Millions of refugees are on the move between countries as far away as Afghanistan and Pakistan, through the danger zone of Syria and on towards Turkey, which is viewed as the first safe haven in the region.

Hundreds of thousands of these refugees are living in torrid camps or have moved to Turkish towns and cities.

The tide of human misery then floods across the narrow channels to the Greek islands off the Mediterranean cost of Turkey into the European Union.

The grand plan is to pay Turkey to take back migrants who cross into Europe.

Cash and concessions

In return, the opportunistic Turkish government has seized the chance to force cash and concessions out of the EU.

In return for stopping turning a blind eye to the people traffickers seemingly operating freely within Turkey who are making millions out of misery, the Turks want better access to Europe.

Visa free travel and a fast-track to join the EU along with billions of euros to fund looking after the refugees top their list of demands.

But the EU has a bitter sweet relationship with Turkey.

Many can sympathise with the nation acting as a buffer between militants and migrants from the Middle East and beyond. Turkey has borne the brunt of terror attacks killing and maiming hundreds sent across the border by Kurds and ISIS rebels.

Appalling human rights record

However, the Turkish government also has an appalling human rights record of deaths and violence against political opponents and Kurd separatists.

German Chancellor Angela Merkel summed up how Europe regards the Turks.

“What Turkey has done for almost three million refugees can’t be praised highly enough, while Europe’s 28 states with 500 million inhabitants has not exactly covered itself in glory, “she said.

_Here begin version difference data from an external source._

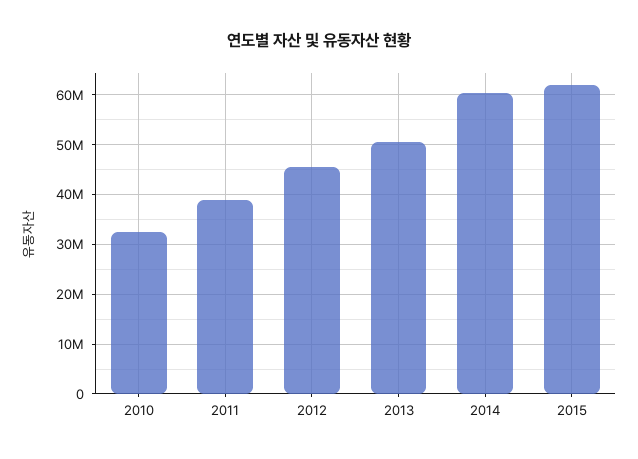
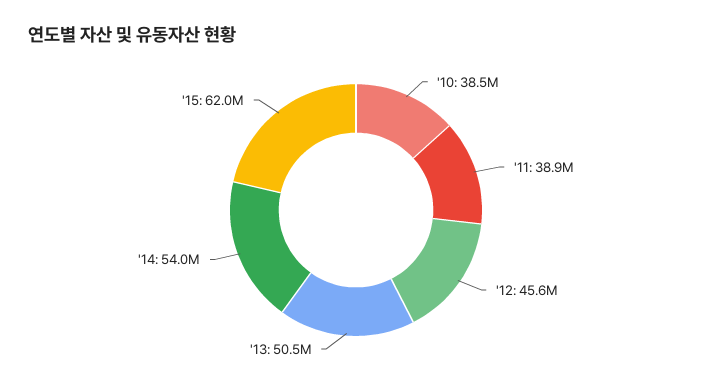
2010: 32000000 -> 38500000
2014: 60000000 -> 54000000

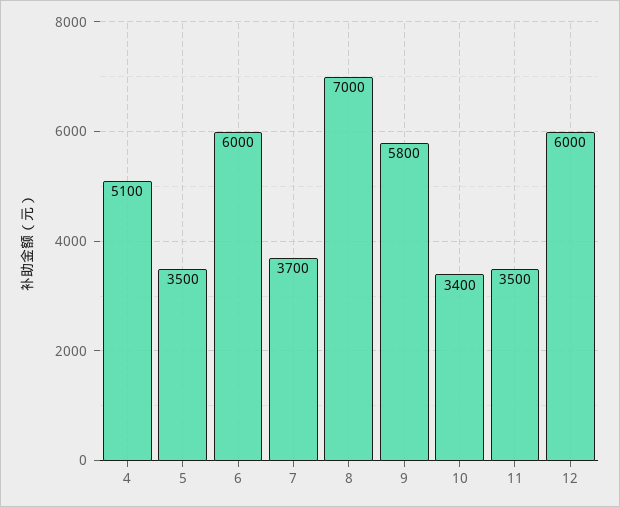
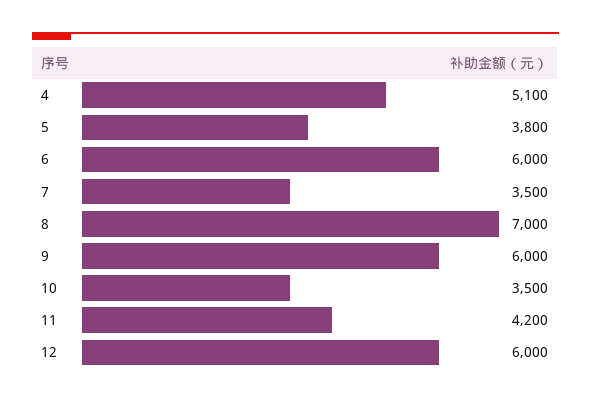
5: 3500 -> 3800
7: 3700 -> 3500
9: 5800 -> 6000
10: 3400 -> 3500
11: 3500 -> 4200

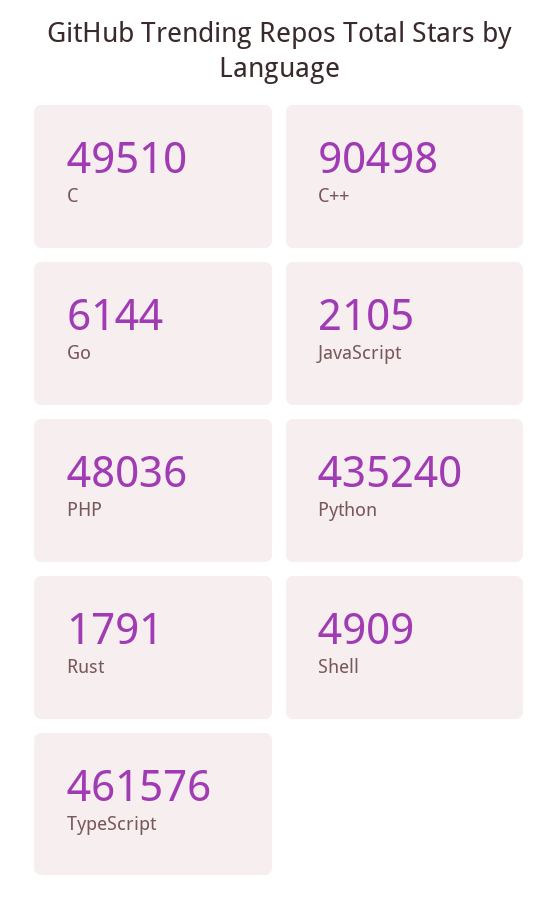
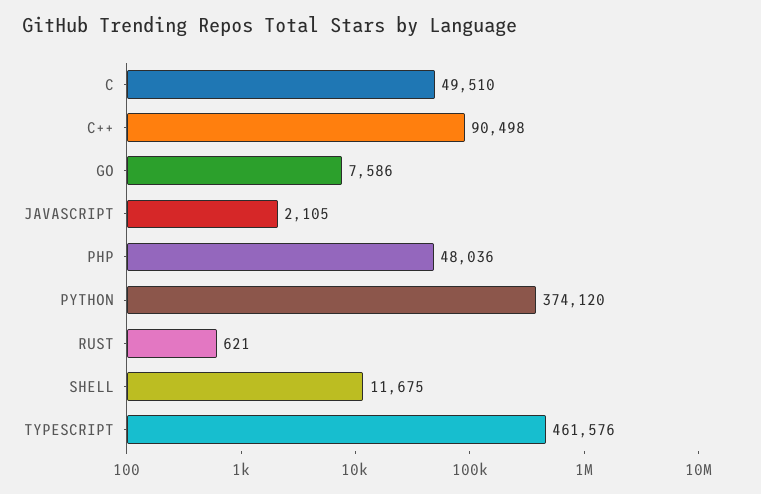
Go: 6144 -> 7586
Python: 435240 -> 374120
Rust: 1791 -> 621
Shell: 4909 -> 11675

Germany and the rest of Europe seems less keen to give Turkey guarantees about joining the EU, just an agreement to have talks about talks, while visa free travel comes with 72 conditions attached.

The EU is also holding back on pledging cash – doubling aid to £4.7 billion depends on how spending the first tranche turns out.

Nothing is certain and the EU seems wary of giving guarantees that could easily be undermined by the Turks.

It seems before moving forward, a position of trust needs establishing between both sides.